La chanson “Maria Valencia”, une révolution sonore dans l’héritage de Papa Wemba

La chanson Maria Valencia du chanteur Papa Wemba de la République démocratique du Congo (RDC) a été présentée comme une œuvre révolutionnaire ayant marqué un tournant décisif dans l’évolution de la musique congolaise, par un journaliste et analyste joint par l’ACP.

« Maria Valencia est une révolution dans la musique congolaise, parce qu’à l’époque de sa sortie vers 1992, il existait déjà des dédicaces dans les chansons. Mais cette œuvre se distingue par l’absence de dédicaces et l’introduction de nouvelles sonorités », a fait savoir Francis Mondombo.

Pour lui, cette chanson témoigne également de l’ouverture artistique de Papa Wemba vers l’international, notamment à travers son format.

« Avant, les morceaux pouvaient durer sept, huit voire dix minutes, comme Mario de Franco ou Mouvaro. Mais avec Maria Valencia, on passe à des titres de quatre à cinq minutes, correspondant aux standards internationaux », a-t-il précisé.

Évoquant la portée symbolique de l’œuvre, Francis Mondombo a souligné qu’il s’agit de l’un des premiers clips professionnels de l’artiste.

« Après ses débuts en 1969 et la création de Viva La Musica en 1977, Maria Valencia s’impose comme son premier clip au standard international. Même si des titres comme Petite Gina avaient déjà été clipés, celui-ci reste encore actuel aujourd’hui », a-t-il indiqué.

Par ailleurs, il a estimé que cette chanson joue un rôle important dans la transmission de la rumba congolaise auprès des jeunes générations.

« Papa Wemba a laissé un code. Aujourd’hui, quand on écoute des artistes comme Ferré Gola ou Fally Ipupa, on constate qu’ils marchent sur ses traces », a-t-il affirmé.

Le journaliste a aussi insisté sur l’impact esthétique et culturel de l’artiste au-delà de la musique.

« Quand on parle de Papa Wemba, on parle aussi de la SAPE. Son style vestimentaire, sa posture et son image dans les clips continuent d’influencer les artistes actuels. Même chez les jeunes comme Innoss’B, on retrouve une forme d’héritage inspiré de Maria Valencia », a-t-il conclu.

Figure emblématique de la musique africaine, Papa Wemba, de son vrai nom Jules Shungu Wembadio Pene Kikumba, est considéré comme l’un des pionniers de la rumba congolaise moderne et de la world music.

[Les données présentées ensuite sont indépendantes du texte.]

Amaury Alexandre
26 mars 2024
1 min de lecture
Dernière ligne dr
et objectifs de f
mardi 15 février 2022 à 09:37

Né en 1949 à Lubefu dans le pays de Lumumba, il s’est imposé dès la fin des années 1960 comme une voix majeure de la scène musicale congolaise, notamment au sein du groupe Zaïko Langa Langa, avant de fonder en 1977 son propre orchestre, ‘‘Viva La Musica’’.

Au fil de sa carrière, l’artiste s’est distingué par son sens de l’innovation, mêlant rumba, soukous et influences occidentales, ce qui lui a permis de conquérir un public international, particulièrement en Europe.

Son séjour en France a contribué à moderniser son style, tant sur le plan musical que visuel, notamment à travers des clips aux standards internationaux.

La chanson Maria Valencia, sortie au début des années 1990, s’inscrit dans cette dynamique d’ouverture. Elle est souvent citée comme une œuvre charnière, marquée par des sonorités nouvelles et un format plus court adapté au marché international, rompant avec les longues compositions traditionnelles de la rumba congolaise.

Décédé le 24 avril 2016 à Abidjan, en Côte d’Ivoire, lors du Femua 2016, Papa Wemba laisse un héritage artistique considérable. Surnommé le “Roi de la rumba rock”, il demeure une référence incontournable, tant pour sa musique que pour son influence culturelle, notamment à travers la Sape (Société des Ambianceurs et des personnes élégantes), qui continue d’inspirer plusieurs générations d’artistes africains.